Hypnotic, the supernatural thriller starring Ben Affleck that opened on Friday, is Robert Rodriguez’s twenty-first movie. The lifelong Texan is more prolific than almost any of his ’90s indie-film contemporaries—Quentin Tarantino, whose Reservoir Dogs debuted about a year before Rodriguez’s El Mariachi, has only made ten!—and that’s including a five-year hiatus during which he ran his own cable network.
With such a body of work, it’s easy to identify certain elements that make a Robert Rodriguez movie. There’s often a lone avenging badass—El Mariachi, Machete, or Bruce Willis’s Detective Hartigan—wreaking havoc on a gloomy, noir-ish city (frequently in Mexico). There’s often a girl, or maybe a young woman, who’s talented on her own, important to our male protagonist, or both—see Alita: Battle Angel, From Dusk Till Dawn, Planet Terror, Sin City, and the Spy Kids franchise. The action will be exquisitely staged. Rodriguez will use a bunch of directorial tricks to make fifteen cents look like a dollar on screen. The music will be composed by someone whose last name is “Rodriguez,” the script won’t entirely hold together, and there’s a good chance Jeff Fahey will show up at some point. Given all that, Hypnotic is perhaps the most Robert Rodriguez movie of the filmmaker’s entire oeuvre.

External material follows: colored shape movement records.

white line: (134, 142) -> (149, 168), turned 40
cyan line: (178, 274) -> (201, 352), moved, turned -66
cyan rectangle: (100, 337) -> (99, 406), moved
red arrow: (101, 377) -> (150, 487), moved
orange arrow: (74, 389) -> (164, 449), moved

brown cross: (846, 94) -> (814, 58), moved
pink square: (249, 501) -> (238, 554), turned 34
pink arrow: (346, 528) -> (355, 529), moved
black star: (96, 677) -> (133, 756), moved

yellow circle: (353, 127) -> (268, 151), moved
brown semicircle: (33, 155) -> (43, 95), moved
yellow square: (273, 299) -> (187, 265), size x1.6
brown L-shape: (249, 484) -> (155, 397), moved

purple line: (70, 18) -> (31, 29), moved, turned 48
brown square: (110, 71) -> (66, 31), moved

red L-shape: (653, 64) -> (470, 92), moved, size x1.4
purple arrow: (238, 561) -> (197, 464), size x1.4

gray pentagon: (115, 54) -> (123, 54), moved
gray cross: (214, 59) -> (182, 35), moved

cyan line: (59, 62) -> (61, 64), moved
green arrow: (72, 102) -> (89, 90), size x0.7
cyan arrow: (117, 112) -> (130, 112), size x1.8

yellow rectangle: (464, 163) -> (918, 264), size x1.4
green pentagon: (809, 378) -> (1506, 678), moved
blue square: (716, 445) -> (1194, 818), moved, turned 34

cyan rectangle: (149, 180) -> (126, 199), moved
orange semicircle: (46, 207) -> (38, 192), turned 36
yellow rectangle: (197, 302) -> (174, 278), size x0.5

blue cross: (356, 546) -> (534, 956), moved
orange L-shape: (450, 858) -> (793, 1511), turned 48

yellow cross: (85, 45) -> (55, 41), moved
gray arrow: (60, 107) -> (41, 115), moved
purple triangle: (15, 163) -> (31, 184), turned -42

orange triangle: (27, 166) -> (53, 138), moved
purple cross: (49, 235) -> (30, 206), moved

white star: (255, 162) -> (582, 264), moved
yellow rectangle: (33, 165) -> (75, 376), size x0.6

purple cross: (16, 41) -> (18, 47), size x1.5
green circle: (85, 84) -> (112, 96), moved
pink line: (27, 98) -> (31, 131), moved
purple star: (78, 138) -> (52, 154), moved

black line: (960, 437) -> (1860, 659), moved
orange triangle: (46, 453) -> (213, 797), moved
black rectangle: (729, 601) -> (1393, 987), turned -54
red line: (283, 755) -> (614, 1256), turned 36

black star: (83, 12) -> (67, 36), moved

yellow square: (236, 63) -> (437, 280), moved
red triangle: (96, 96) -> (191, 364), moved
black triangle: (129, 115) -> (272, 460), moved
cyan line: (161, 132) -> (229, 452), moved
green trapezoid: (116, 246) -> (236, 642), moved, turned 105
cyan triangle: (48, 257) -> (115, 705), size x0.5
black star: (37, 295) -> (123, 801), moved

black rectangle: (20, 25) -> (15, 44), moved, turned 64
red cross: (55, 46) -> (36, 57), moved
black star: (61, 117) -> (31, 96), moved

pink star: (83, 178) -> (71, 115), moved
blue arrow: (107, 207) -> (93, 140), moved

The film, which was both shot in Austin (another common attribute of Rodriguez’s work, given that his studio is just up the block from the Mueller H-E-B) and set in the city (a relative rarity), stars Ben Affleck—channeling the divorced-dad/smoking-outside-Dunkin’ energy that he’s offered the paparazzi in recent years to good effect—as a police detective searching for his lost daughter. As he attempts this task, he learns of the existence of a type of person called a “hypnotic,” who has mind-control powers that extend well beyond telepathy. These are folks born with the ability to turn friends into enemies, force four strangers to rob a bank, or, crucially, to turn a random person at a park into a kidnapper. As Affleck’s Detective Rourke realizes that the man responsible for his daughter’s kidnapping (William Fichtner as the villainous Dellrayne) was pulling the strings from afar, he finds an ally in another hypnotic, Diana (Alice Braga). The two end up seeking the government agency that works with hypnotics as part of a journey that takes him from Austin down to Mexico and back, with action set pieces that recall Christopher Nolan and twists that attempt to earn the film’s Hitchcockian title.
The film is also vintage Rodriguez in that many of its plot points seem downright convoluted. Dellrayne’s motive for the kidnapping is paper-thin, his plan to rob banks to steal from safety deposit boxes that he himself opened seems pointless, and all the American officials that Rourke and Diana need to find somehow live in the same city in Mexico. All of this makes little sense, but because of the twists in the film’s third act, Rodriguez recontextualizes what looks like sloppy storytelling into an integral part of the film’s narrative. This time, there’s a reason for all of those apparent plot holes—a classic bit of cinematic misdirection that makes Hypnotic more clever than the bad movie it appears to be for its first hour.
Finding ways to turn shortcomings into assets has always been one of Rodriguez’s defining features as a filmmaker. He shot El Mariachi on an initial budget of $7,000, so he made it look like he had access to crane shots by standing on a ladder, or like he had multiple cameras by filming snippets of the same scene from different angles. He helped pioneer digital filmmaking by building a huge green screen at his Troublemaker Studios to keep costs down. He gets access to bigger stars by offering them a chill, creative environment on sets that he often controls every detail of. (When actors aren’t filming, he sets up easels at the studio and offers the opportunity to paint, to keep the creativity flowing.)
With Hypnotic, he turns another one of his weaknesses into a strength. This time, it’s the fact that he’s often enamored of scenes and setpieces that don’t fit naturally into a cohesive narrative. There’s a reason Dellrayne is raiding those safety deposit boxes, and leading all of those cars outside the federal courthouse downtown to explode, even if it’s not clear at first (or second) glance. Turning narrative incoherence into a clue to the larger plot is the sort of creative problem-solving that made Rodriguez a star filmmaker in the first place, and audiences that don’t assume they’re smarter than the film will be rewarded for it. Hypnotic’s not a perfect movie, but it’s maybe the perfect example of a Robert Rodriguez movie—scrappy, weird, clever, with action sequences that are staged better than films with budgets three times its size. There’s a reason for his longevity as a filmmaker, and it’s on full display in Hypnotic.